══ DATA EXTRACT ══

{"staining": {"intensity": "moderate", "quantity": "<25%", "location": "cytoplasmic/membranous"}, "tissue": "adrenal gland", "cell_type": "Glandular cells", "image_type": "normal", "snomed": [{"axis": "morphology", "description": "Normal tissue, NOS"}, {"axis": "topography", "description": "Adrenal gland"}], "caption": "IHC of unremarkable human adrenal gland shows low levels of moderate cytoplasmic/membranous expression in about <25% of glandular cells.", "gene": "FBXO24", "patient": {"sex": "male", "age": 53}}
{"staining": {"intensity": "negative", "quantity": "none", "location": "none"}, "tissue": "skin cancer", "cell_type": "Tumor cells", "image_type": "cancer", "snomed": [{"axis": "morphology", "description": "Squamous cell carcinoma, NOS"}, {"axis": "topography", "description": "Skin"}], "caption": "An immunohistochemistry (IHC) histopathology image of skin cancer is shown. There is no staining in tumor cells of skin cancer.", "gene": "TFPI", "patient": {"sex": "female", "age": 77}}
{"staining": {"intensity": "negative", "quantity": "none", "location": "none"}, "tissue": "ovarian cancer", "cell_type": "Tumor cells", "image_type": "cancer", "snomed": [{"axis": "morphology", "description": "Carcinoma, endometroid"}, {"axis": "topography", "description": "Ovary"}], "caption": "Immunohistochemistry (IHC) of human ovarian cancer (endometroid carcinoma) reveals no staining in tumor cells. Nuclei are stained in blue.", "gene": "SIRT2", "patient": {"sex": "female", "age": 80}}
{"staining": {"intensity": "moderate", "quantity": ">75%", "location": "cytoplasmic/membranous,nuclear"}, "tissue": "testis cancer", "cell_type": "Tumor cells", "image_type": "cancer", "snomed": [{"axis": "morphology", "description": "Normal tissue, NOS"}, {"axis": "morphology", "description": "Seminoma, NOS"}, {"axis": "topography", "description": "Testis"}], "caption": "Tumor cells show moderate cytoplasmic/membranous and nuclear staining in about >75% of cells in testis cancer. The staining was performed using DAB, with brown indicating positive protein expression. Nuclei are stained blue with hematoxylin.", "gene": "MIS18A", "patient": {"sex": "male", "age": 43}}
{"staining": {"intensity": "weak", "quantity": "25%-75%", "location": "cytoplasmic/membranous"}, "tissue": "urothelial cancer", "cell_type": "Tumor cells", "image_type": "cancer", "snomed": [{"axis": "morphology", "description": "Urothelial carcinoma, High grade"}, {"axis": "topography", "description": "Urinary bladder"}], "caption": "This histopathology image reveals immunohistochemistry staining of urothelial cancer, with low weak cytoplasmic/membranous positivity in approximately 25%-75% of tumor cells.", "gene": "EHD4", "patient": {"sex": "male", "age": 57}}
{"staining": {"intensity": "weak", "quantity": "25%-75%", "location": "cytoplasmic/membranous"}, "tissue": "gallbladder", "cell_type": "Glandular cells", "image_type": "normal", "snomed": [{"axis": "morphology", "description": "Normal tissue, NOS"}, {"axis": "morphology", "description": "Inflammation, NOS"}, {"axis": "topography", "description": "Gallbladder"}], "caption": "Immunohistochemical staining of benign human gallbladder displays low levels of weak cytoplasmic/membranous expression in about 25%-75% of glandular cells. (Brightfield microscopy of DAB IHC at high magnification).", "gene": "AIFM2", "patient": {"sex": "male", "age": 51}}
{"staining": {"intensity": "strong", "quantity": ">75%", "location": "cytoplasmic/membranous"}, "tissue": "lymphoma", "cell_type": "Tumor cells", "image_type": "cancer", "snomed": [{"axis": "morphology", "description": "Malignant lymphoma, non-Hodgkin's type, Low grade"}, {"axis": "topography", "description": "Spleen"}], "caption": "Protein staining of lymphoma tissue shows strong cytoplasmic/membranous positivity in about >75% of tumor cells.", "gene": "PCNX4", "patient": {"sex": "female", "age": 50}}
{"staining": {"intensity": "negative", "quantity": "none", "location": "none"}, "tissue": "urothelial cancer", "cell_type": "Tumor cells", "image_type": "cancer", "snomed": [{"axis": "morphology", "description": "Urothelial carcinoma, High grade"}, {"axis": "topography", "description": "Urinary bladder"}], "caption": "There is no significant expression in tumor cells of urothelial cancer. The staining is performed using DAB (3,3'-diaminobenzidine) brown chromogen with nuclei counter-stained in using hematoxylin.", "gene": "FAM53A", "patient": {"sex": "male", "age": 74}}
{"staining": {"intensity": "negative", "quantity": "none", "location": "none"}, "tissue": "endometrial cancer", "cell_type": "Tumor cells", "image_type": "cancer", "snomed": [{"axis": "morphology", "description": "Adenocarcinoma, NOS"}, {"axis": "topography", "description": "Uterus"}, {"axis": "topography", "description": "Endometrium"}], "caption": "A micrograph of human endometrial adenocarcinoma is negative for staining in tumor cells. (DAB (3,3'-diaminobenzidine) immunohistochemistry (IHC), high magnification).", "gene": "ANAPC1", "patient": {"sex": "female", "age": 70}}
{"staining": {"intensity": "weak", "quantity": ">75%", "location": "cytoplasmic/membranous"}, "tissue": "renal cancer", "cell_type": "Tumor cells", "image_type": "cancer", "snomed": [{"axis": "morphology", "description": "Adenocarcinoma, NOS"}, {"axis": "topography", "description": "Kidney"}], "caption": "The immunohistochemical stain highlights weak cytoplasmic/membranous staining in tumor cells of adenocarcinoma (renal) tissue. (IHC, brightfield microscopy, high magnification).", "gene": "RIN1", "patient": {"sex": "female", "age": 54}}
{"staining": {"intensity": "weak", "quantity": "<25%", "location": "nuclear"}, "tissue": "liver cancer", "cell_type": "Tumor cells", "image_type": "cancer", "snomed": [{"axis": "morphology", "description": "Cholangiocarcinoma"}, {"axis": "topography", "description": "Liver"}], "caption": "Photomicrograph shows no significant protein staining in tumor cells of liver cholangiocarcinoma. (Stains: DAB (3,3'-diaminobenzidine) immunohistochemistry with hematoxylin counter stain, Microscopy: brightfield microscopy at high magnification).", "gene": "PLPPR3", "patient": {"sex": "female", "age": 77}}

═══

→ EXERCISE BRIEF: Reproduce verbatim the lines above, from the line with "(IHC) of human" through the line with "cells show moderate".

→ SOLUTION FOR THIS TASK:
{"staining": {"intensity": "negative", "quantity": "none", "location": "none"}, "tissue": "ovarian cancer", "cell_type": "Tumor cells", "image_type": "cancer", "snomed": [{"axis": "morphology", "description": "Carcinoma, endometroid"}, {"axis": "topography", "description": "Ovary"}], "caption": "Immunohistochemistry (IHC) of human ovarian cancer (endometroid carcinoma) reveals no staining in tumor cells. Nuclei are stained in blue.", "gene": "SIRT2", "patient": {"sex": "female", "age": 80}}
{"staining": {"intensity": "moderate", "quantity": ">75%", "location": "cytoplasmic/membranous,nuclear"}, "tissue": "testis cancer", "cell_type": "Tumor cells", "image_type": "cancer", "snomed": [{"axis": "morphology", "description": "Normal tissue, NOS"}, {"axis": "morphology", "description": "Seminoma, NOS"}, {"axis": "topography", "description": "Testis"}], "caption": "Tumor cells show moderate cytoplasmic/membranous and nuclear staining in about >75% of cells in testis cancer. The staining was performed using DAB, with brown indicating positive protein expression. Nuclei are stained blue with hematoxylin.", "gene": "MIS18A", "patient": {"sex": "male", "age": 43}}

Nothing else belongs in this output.